Ansonia Development Corporation Dissolved

FILEMore than a decade after Ansonia officials created a quasi-public agency to spur business growth and development downtown, the corporation dissolved itself Oct. 22 with its stated objectives largely unresolved.

Background

The Ansonia Development Corporation was created in November 2002 by former Mayor James Della Volpe, Planning and Zoning Commission Chairman Bartholomew Flaherty, and Raymond McGee, the president of Ansonia Copper and Brass.

The non-profit, public-private partnership was created to promote the economic welfare and continued growth of business and industry within the City of Ansonia and within the entire downtown business/commercial and industrial area,” according to its incorporation documents.

One of its chief projects was the redevelopment of two downtown former industrial buildings owned by the city.

But after inking a deal to sell the buildings for $1.5 million to Duke Realty, a New Jersey real estate developer in 2008, Duke never presented plans to develop the properties and the deal was declared dead in October 2012.

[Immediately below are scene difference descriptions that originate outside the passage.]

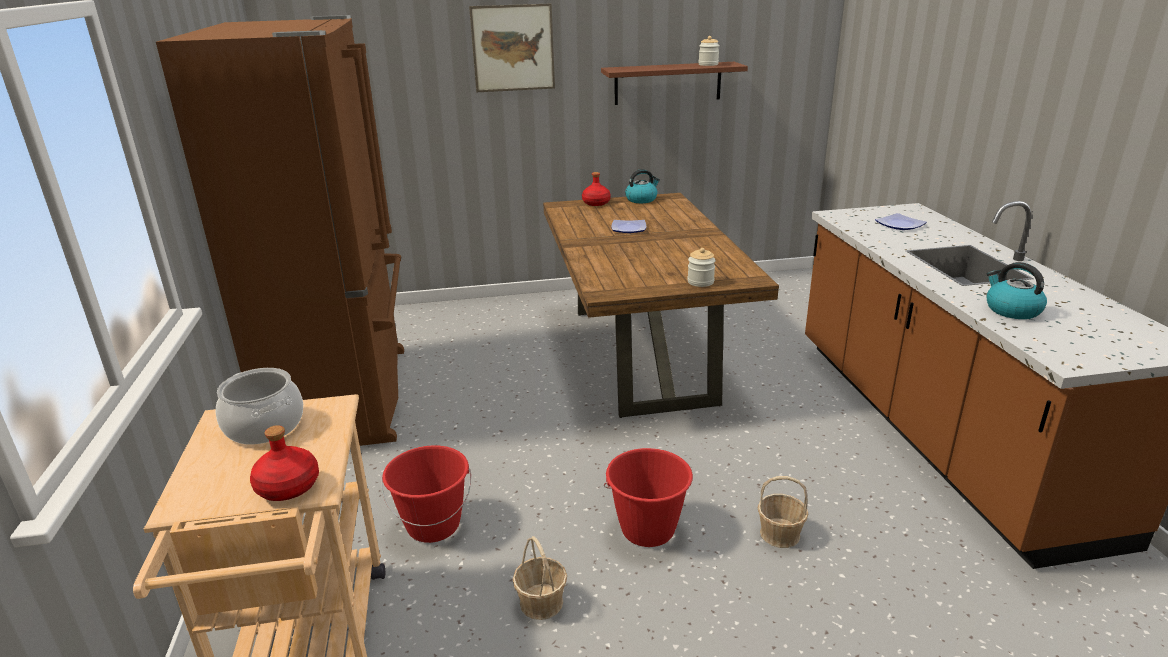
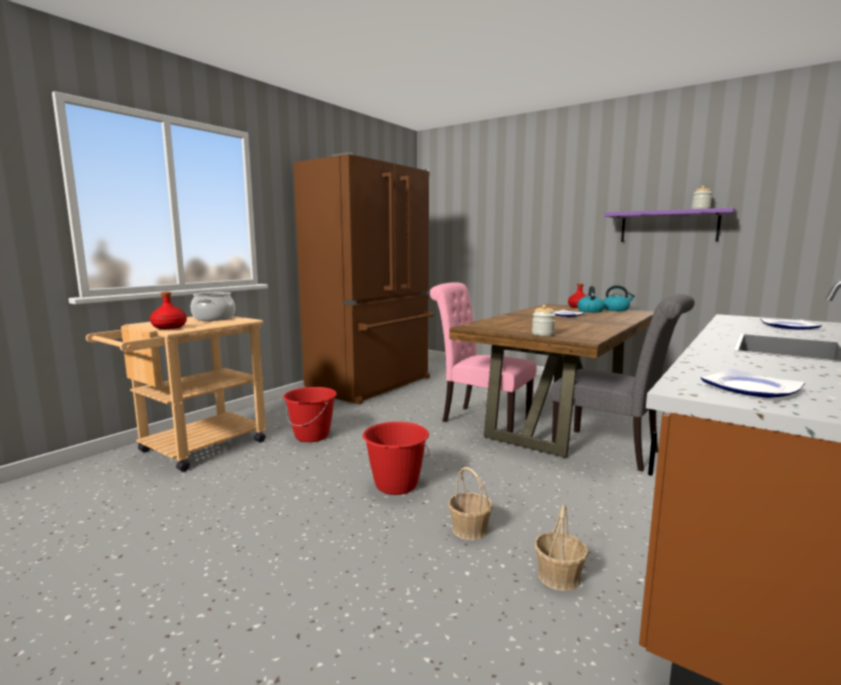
camera: 45 degrees right, 15 degrees down
picture [469,4,555,92] -> none
basket [513,536,567,620] -> basket moved to [534,504,589,591]
brown shelf [601,62,748,105] -> purple shelf [604,208,736,242]
kettle [986,262,1047,319] -> kettle moved to [577,286,605,313]
none -> pink chair [430,282,537,433]
none -> grey chair [551,294,695,472]
none -> plate [700,368,805,398]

The city has since put the buildings out to bid several times but has not received a single offer for them.

Now officials are trying to see if Moustapha Diakhate, who bought the former Farrel Corp. properties nearby in January 2013, would want to take the blighted structures off the city’s hands.

Prior to Monday’s meeting, the corporation’s most recent meeting had been more than 18 months ago, last March, according to meeting minutes on the city’s website.

Post-Election Shake-Up

Mayor David Cassetti made economic development one of the central themes of his campaign, and said the city hasn’t done enough in the past to attract new businesses to town.

Soon after taking office, Cassetti fired Peter Kelly, the Economic Development Director hired by former Mayor James Della Volpe, and replaced him with Sheila O’Malley, who had worked as the City of Derby’s Economic Development Director under Mayor Anthony Staffieri, who lost his own re-election bid in 2013.

At the time of Kelly’s firing, the chairman of the Economic Development Commission, Vinnie Scarlata, had threatened to resign.

Scarlata stayed on the commission, but stepped down as chairman to be replaced by Gregg Seccombe, of Seccombe’s Men’s Shop downtown.

Scarlata stepped down from the commission completely this month, citing time demands from a new job and his election last year to the Board of Education.

Cassetti said Wednesday his overhaul of economic development within city government is far from over.

He said it made no sense for there to be a quasi-public Ansonia Development Corporation, a separate Economic Development Commission, and a professional economic development director.

We’ve all got to work in sync,” the mayor said.

Glorified Events-Holders’

Cassetti also said he wasn’t thrilled with the direction the Economic Development Commission, of which he was a member prior to being elected mayor, had taken.

When I came in here and I saw Economic Development, I saw these guys as nothing but a bunch of glorified events-holders,” Cassetti said. 

The focus should be more on attracting businesses, the mayor said.

Cassetti said the city will look at what works for other municipalities to attract business and adapt that to Ansonia.

What specific form that will be is still up in the air.

Perhaps the city will create a system like Shelton’s, where a quasi-public development corporation works with city officials.

But isn’t that what Ansonia just abolished?

John Marini, the city’s corporation counsel, said a public-private partnership could be workable, but the Ansonia Development Corporation was set up in a way that wasn’t.

He said the corporation operated within the rules set out for public agencies in the state’s Freedom of Information Act — but didn’t really have to.

It’s an independent corporation and had no official connection to the city,” he said.

Though not officially a government entity, the corporation’s certificate of incorporation called for spots on the corporation’s board of directors for the mayor and non-voting spots for a member each from the Planning and Zoning and Economic Development commissions.

Marini said the way the corporation was set up ran counter to state law governing the way cities deal with land.

Decision to sell or lease city property, to acquire real estate, or to bind the city to long-term legal commitments can only be made by the Board of Aldermen and zoning board,” he said.

Beyond that, he said, the corporation wasn’t required to act at the direction of the mayor or city commissions.

A development corporation could work, I just don’t understand why it was set up the way it was,” he said.